I heard that the 5th version doesn't teach you OpenGL but explains a custom toolkit that the authors of the book made. If I have no experience in 3d graphics, should I get the 4th edition or are there better books to learn OpenGL? It'd be nice also if the books were OS agnostic because i'm coding in Linux.
The custom toolkit is only for the first few chapters where it explains the basics without having to explain all the complex underlying systems. It's actually quite useful if you're just starting out with OpenGL. After the first few chapters it goes straight into standard OpenGL calls. And OpenGL itself is OS agnostic, window creation isn't however, so the Superbible covers both WGL and GLX.

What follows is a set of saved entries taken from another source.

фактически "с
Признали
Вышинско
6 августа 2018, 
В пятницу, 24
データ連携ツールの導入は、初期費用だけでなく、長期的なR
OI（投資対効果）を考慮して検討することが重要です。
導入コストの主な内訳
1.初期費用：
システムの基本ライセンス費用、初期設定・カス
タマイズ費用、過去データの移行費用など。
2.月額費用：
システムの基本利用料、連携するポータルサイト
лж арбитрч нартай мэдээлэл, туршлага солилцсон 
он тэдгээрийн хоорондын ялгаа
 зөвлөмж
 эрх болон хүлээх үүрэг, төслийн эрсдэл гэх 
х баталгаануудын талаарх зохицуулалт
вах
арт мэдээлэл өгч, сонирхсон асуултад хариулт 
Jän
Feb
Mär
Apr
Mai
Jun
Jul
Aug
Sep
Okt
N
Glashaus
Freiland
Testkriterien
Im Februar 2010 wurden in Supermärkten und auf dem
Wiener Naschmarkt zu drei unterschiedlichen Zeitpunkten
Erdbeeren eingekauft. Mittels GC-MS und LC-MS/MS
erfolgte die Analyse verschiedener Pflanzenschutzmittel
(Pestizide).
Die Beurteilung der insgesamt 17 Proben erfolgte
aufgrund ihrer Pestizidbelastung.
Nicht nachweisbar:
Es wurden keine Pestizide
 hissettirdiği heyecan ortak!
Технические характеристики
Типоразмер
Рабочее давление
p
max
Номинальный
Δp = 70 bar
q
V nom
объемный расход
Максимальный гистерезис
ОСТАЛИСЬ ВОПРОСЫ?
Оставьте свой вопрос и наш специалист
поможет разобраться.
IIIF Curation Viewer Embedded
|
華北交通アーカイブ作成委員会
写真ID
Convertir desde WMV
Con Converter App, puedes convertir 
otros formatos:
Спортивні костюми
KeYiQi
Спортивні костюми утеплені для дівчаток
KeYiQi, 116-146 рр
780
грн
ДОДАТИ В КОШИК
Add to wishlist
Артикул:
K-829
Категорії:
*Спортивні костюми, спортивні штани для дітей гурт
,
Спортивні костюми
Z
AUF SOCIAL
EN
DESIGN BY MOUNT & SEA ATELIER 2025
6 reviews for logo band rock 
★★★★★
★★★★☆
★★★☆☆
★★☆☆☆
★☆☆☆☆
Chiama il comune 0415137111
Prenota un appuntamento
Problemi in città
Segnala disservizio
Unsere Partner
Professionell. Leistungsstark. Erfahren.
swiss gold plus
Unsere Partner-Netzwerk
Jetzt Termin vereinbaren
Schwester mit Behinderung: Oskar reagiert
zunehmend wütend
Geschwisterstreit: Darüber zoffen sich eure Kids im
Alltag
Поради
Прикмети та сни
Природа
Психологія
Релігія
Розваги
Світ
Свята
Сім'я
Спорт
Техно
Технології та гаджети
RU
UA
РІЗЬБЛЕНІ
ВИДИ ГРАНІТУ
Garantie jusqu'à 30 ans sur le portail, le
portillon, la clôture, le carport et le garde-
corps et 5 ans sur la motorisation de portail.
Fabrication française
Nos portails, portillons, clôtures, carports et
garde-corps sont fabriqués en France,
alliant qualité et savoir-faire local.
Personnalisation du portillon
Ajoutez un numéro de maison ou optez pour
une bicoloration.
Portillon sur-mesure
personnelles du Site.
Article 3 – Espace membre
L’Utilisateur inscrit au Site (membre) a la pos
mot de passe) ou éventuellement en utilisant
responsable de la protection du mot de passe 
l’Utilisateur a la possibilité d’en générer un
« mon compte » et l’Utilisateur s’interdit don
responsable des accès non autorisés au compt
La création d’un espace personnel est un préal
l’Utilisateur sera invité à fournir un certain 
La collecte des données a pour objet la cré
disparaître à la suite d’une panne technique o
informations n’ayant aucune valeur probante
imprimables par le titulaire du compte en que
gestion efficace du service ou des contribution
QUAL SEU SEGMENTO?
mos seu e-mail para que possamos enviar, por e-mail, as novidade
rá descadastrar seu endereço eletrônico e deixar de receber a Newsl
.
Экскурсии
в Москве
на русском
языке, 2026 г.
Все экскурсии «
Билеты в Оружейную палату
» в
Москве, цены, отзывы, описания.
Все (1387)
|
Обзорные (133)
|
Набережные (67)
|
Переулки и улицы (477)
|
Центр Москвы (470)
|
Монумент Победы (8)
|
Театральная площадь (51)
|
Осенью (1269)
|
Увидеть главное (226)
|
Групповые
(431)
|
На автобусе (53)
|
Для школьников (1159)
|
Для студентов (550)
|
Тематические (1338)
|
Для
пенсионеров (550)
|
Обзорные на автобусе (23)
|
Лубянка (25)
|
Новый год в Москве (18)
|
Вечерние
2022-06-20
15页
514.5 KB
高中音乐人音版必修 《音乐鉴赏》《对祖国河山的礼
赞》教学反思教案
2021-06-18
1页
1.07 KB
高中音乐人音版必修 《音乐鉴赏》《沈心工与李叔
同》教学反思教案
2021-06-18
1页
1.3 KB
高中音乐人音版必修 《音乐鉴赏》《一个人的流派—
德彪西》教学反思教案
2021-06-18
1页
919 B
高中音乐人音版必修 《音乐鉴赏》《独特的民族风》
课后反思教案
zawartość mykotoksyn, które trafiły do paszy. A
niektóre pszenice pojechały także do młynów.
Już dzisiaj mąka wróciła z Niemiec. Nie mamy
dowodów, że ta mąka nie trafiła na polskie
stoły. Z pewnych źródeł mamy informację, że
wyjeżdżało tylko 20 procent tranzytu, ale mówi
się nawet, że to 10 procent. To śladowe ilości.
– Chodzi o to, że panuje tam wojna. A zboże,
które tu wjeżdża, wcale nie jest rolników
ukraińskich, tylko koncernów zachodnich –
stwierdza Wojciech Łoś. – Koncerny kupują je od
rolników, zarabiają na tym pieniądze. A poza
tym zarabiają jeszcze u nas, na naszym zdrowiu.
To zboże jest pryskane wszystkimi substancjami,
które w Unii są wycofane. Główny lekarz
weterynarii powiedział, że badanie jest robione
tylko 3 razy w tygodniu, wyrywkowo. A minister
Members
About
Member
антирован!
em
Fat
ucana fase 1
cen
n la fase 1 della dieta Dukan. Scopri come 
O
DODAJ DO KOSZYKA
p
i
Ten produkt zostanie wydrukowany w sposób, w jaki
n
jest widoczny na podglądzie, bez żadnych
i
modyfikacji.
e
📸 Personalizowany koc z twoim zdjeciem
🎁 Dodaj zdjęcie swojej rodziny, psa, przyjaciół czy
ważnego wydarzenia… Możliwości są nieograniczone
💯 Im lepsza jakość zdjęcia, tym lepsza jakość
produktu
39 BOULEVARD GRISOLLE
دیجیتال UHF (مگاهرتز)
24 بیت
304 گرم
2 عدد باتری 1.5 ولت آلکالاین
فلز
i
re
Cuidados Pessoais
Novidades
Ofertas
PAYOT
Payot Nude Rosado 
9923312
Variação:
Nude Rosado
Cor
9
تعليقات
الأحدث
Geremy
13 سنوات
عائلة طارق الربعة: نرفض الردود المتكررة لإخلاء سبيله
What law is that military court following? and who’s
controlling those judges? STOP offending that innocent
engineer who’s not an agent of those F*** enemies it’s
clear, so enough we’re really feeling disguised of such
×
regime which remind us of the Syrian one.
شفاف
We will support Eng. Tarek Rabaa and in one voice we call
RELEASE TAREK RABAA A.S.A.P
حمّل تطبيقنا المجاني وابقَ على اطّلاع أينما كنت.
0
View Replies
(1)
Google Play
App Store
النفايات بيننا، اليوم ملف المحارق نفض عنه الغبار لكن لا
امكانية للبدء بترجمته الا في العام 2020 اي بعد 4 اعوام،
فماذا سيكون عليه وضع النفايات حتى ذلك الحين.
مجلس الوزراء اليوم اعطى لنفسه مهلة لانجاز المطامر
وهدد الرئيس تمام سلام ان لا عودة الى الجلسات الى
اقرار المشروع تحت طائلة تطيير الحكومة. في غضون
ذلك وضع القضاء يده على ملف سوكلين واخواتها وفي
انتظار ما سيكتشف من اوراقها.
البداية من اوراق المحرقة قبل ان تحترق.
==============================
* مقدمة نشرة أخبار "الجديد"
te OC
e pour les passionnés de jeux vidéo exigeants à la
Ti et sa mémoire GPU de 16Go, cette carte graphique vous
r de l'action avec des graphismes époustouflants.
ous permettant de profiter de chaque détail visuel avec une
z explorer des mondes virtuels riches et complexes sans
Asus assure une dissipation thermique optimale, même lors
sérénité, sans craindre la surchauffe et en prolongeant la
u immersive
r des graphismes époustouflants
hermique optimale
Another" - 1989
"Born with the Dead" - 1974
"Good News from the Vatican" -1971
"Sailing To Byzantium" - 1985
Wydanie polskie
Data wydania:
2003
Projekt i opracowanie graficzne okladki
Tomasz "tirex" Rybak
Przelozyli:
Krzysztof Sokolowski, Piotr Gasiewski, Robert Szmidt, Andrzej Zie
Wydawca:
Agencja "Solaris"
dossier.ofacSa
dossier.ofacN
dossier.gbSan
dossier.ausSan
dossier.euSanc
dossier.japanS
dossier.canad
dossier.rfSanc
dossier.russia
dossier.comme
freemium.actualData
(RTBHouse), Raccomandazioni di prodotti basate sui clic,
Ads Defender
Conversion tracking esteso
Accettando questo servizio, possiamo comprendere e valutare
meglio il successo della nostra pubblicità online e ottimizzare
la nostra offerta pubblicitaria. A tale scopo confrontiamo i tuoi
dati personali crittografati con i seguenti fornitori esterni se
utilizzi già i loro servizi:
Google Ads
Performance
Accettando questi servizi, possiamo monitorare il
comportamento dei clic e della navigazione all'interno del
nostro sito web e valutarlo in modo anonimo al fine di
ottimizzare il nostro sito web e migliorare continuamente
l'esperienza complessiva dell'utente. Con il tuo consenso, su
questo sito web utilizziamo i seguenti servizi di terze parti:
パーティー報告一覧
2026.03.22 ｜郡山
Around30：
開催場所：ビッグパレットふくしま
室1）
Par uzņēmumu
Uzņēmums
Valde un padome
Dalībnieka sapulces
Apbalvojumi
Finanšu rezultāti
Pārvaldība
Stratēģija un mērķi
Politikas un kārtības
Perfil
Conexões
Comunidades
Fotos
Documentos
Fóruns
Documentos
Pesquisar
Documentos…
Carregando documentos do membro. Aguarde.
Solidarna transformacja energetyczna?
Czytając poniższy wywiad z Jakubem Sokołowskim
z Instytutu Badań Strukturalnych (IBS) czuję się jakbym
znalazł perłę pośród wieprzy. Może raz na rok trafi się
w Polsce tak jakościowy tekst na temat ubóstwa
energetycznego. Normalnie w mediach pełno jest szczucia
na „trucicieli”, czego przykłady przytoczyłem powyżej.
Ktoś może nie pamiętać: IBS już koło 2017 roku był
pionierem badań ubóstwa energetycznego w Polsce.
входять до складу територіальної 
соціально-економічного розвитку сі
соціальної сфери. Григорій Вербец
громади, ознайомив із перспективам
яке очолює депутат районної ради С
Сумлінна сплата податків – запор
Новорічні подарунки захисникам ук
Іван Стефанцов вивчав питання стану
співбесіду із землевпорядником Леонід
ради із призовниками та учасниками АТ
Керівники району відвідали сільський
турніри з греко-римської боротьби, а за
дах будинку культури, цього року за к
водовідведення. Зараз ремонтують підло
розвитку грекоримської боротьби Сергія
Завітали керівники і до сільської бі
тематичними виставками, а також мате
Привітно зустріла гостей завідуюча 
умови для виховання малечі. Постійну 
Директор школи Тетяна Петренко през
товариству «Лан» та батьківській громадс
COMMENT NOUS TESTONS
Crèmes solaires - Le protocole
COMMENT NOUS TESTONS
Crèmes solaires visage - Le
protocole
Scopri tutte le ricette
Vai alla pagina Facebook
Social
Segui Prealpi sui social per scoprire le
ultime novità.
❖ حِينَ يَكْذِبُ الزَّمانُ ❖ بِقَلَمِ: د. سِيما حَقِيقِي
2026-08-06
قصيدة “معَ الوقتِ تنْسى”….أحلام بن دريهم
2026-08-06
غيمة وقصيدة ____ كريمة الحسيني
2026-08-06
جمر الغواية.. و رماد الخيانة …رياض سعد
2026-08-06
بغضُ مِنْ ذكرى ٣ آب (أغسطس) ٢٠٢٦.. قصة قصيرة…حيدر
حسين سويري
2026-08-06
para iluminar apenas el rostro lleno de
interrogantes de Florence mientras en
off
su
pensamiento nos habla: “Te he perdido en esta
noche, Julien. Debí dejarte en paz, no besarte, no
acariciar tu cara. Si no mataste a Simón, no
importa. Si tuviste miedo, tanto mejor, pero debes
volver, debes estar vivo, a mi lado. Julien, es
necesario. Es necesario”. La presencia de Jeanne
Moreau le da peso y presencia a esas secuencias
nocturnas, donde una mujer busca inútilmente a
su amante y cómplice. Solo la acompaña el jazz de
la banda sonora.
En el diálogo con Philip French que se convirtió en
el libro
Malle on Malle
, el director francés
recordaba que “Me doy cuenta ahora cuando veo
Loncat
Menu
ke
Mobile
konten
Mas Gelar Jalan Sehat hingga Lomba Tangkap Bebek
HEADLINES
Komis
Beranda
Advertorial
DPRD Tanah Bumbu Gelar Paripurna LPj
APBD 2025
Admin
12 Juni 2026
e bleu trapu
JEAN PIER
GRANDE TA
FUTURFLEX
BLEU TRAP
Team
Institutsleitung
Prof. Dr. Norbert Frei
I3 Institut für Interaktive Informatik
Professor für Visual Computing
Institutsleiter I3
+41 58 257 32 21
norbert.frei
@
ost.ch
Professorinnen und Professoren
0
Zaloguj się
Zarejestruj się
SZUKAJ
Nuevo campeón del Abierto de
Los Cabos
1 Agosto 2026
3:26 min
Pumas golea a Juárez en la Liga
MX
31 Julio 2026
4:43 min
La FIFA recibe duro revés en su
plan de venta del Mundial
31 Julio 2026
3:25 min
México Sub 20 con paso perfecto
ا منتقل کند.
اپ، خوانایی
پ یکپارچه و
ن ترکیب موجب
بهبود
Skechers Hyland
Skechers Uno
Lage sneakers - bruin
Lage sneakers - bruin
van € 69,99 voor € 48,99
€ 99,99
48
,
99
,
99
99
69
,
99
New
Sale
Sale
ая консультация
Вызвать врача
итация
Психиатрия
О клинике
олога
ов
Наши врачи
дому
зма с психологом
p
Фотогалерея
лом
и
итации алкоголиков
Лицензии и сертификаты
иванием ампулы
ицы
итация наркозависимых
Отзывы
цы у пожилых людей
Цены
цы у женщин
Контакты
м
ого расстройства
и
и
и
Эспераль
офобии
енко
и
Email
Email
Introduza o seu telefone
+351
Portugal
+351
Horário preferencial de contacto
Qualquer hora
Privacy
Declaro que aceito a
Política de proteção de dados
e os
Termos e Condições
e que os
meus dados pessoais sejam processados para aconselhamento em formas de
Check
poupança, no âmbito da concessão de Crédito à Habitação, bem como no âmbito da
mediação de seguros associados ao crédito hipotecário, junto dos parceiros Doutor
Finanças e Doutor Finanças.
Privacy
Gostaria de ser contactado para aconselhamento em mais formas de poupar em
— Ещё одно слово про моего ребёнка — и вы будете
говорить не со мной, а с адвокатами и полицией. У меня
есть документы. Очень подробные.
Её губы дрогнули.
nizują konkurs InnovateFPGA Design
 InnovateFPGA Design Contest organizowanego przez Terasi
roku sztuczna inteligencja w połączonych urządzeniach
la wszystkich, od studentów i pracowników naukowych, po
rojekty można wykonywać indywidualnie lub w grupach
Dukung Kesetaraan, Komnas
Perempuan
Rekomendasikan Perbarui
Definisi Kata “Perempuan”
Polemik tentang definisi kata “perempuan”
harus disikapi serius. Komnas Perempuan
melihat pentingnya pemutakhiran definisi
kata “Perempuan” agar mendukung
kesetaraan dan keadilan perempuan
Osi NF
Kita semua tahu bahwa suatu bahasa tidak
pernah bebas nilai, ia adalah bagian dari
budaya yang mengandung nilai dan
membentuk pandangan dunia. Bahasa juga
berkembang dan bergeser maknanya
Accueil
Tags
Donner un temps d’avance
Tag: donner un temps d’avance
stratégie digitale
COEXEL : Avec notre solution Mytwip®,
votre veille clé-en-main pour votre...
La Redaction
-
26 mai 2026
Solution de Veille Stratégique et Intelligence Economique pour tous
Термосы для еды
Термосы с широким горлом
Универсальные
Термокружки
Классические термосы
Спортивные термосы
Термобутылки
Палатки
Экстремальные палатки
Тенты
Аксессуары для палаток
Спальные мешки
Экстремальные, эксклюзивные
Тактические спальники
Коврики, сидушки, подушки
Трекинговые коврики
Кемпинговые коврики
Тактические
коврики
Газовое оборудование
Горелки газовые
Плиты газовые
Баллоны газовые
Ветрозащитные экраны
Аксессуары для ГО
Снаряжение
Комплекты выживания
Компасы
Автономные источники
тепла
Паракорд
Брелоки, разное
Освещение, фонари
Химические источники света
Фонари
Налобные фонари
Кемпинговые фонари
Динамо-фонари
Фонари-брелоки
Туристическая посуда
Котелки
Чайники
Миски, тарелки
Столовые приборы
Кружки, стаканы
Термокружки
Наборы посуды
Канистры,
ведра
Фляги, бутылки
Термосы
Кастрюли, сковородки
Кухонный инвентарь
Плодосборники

I have the 5th edition, it's excellent and I'd recommend it over the 4th edition.
I don't know anything about this specific book, but just looking at the table of contents on Amazon, I'd say that the 4th edition is horribly outdated. A vast majority of the book appears to be about the OpenGL 1.X fixed pipeline, which is inflexible, useless, and deprecated. The small part about the programmable pipeline is probably 2.1, which is still old-ish.
There was basically a complete overhaul of the OpenGL API recently, the revisions go like this:
OpenGL 1.X -- Fixed pipeline, simple hardware transformations and rasterization
OpenGL 2.X -- Sort of a transition period. Retains the fixed pipeline, but has shader program support tacked on.
OpenGL 3.X -- Fixed pipeline entirely removed in favor of a more flexible and more consistent programmable pipeline. Shader programs are [i]required[/i] to define OpenGL's behavior.
OpenGL 4.X -- Smallish updates, improved compatibility with OpenGL ES (for Embedded Systems, or phones), hardware tessellation.
You want a book on OpenGL >= 3.0 which covers compatibility with 2.1. Perhaps the 5th edition covers this.
Get the 5th edition, it's a complete rewrite that adapts to the new core profile of OpenGL 3.x.
Note that some users, like myself, can't use OpenGL 3 due to drivers.
OpenTK reverts to the highest context available ( removing the need to worry about that ), and its' not hard at all to do an if else statement for Major and Minor versions of OpenGL to write compatible code for older versions.
Even with your situation, nobody should actively be learning from deprecated learning material.
I'm still worried because there seems to be a lot of flak about the 5th edition with it's examples, is this true?
[url]http://www.amazon.com/OpenGL-SuperBible-Comprehensive-Tutorial-Reference/product-reviews/0321712617/ref=pr_all_summary_cm_cr_acr_txt?ie=UTF8&showViewpoints=1[/url]
I've noticed that the samples in the 5th edition basically give you only the relevant code as opposed to a full working example that you can run. You shouldn't be copy/pasting the examples anyways. It does a great job at explaining what everything is and how they work, sometimes I'll do a bit of extra research before implementing something in my game engine though.